Whether you’ve read the book, seen the movie, or simply come across the title when perusing the shelves at the bookstore, most of you are probably familiar with the Cheryl Strayed novel Wild. For those who aren’t, however, allow me a quick summary: after losing her mother at the young age of 22, Cheryl decided to venture off to conquer the Pacific Crest Trail on her own, walking more than a thousand miles from the Mojave Desert in California all the way up to Washington State. Her novel tells the true tale of her healing journey, explaining, in her own words, how she went “from lost to found on the Pacific Crest Trail.”

Like Cheryl, I lost my mother at a young age, too, when I was just 23. And like Cheryl, I decided venturing out on my own was exactly the thing I needed to do in order to do some healing of my own. Rather than hike a thousand miles, though, I decided to go “wild” in a different way: by packing up my car and heading out on a road trip across the U.S.

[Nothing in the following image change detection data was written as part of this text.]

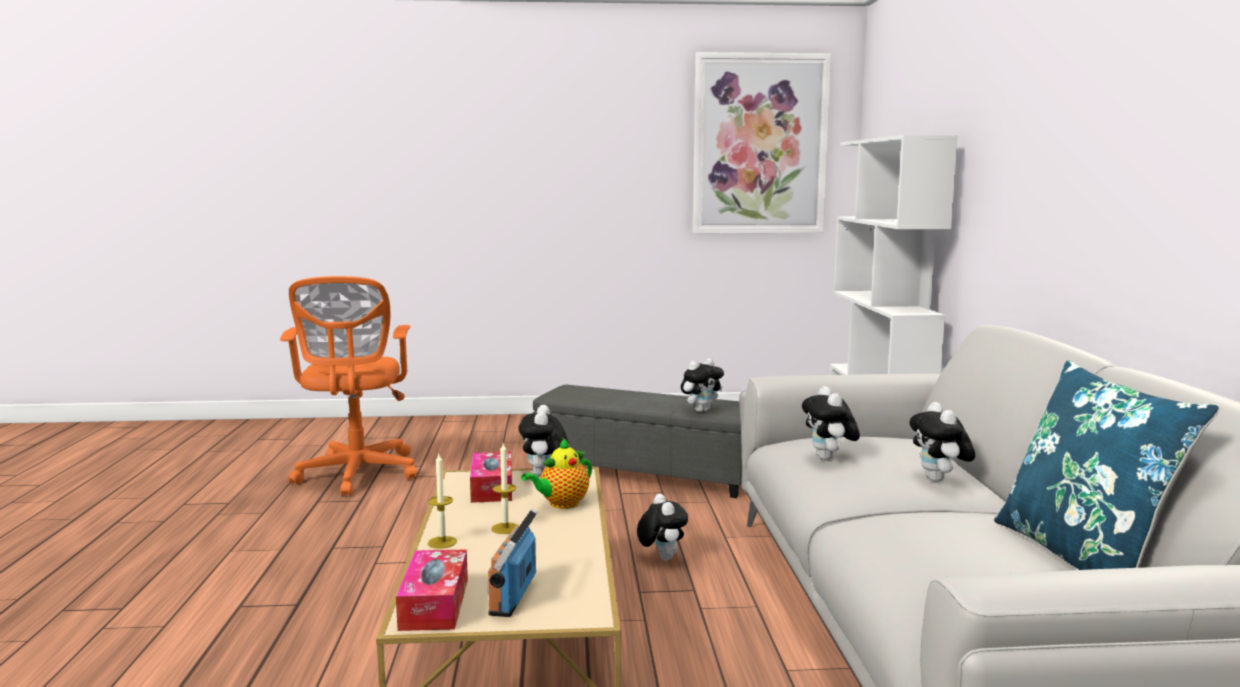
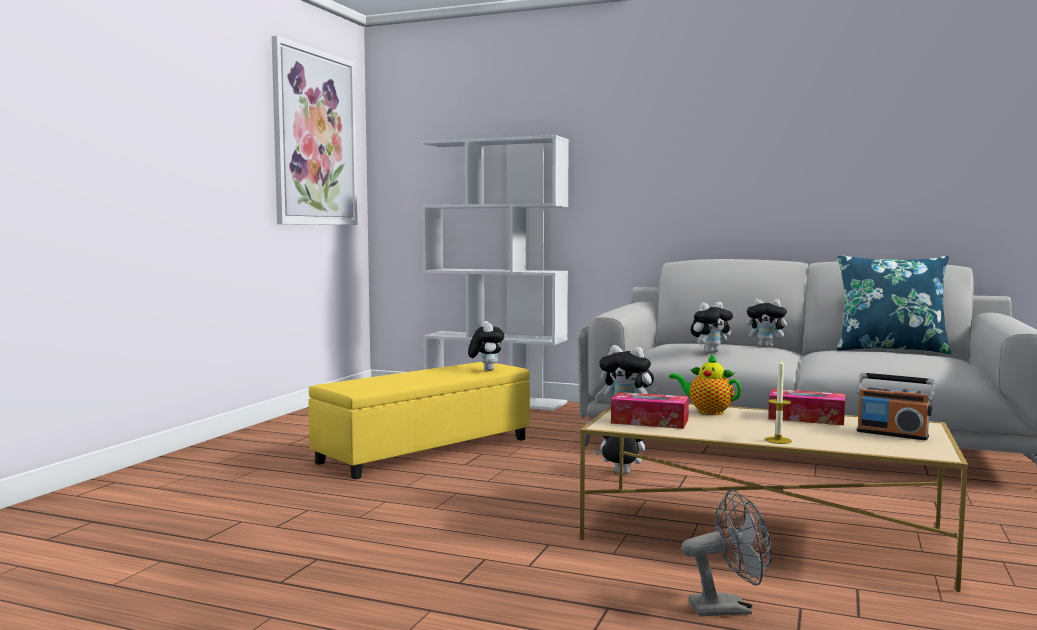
camera: 65 degrees left, 5 degrees down
(306, 653) = (729, 608): none -> grey fan
(357, 475) = (213, 554): orange office chair -> none
(434, 604) = (906, 449): tissue box -> tissue box (806, 418)
(505, 528) = (754, 426): candle -> none
(561, 504) = (707, 412): teapot -> teapot turned 135 degrees clockwise
(646, 472) = (425, 450): grey ottoman -> yellow ottoman
(829, 459) = (710, 352): plush toy -> plush toy turned 45 degrees counterclockwise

 “Life’s a rollercoaster and it’s never going to stop, so it’s best to just roll with it and get the adventure in along the way.” - Mel

“Life’s a rollercoaster and it’s never going to stop, so it’s best to just roll with it and get the adventure in along the way.” - Mel

I took two months to travel to 22 states, putting over 8,500 miles on my car. I went to new places with old friends and old places with new friends. Sometimes I drove 14 hours in a day, others maybe one. I listened to hours of podcasts (“Stuff You Should Know” was a favorite of mine), audio books (mostly funny stories, so I wouldn't fall asleep), and A LOT of music.

I ate a whole lot of delicious food: sushi in Seattle that was to die for, street tacos in San Diego that took tacos to another level, biscuits in Nashville that made me consider moving to town — just to name a few. Eating my way across America would be another story all to itself (be on the lookout for that post in the future!).

I spent time with people who knew my story and wouldn’t judge if I laughed and cried in the same sentence, which became a regular occurrence throughout my grief journey. Ultimately, my two-month trip caused the travel bug to bite me hard. It caught on fire and I needed to see more; I couldn’t stop.

Following my cross-country road trip, planning took off for a seven-week backpacking trip through Europe. I would wind up visiting five countries and learning more about myself than I ever thought possible. That’s because travel is healing in so many ways. I told myself I just needed to breathe and take a year off from my other responsibilities to go on the adventure of a lifetime. Months later, I never could have imagined the adventure I’ve experienced.

I’m here to tell you one thing: you don’t have to wait for a life-changing experience to plan the hike, map out the road trip, or book the tickets — just do it! Life's a rollercoaster and it’s never going to stop, so it’s best to just roll with it and get the adventure in along the way. Whether you go with someone or go by yourself, the important thing is that you go. Even if you’re out there on your own, there’s no reason you have to feel all alone. There are so many beautiful people in the world and there’s no reason you shouldn’t get out there and meet as many as you can.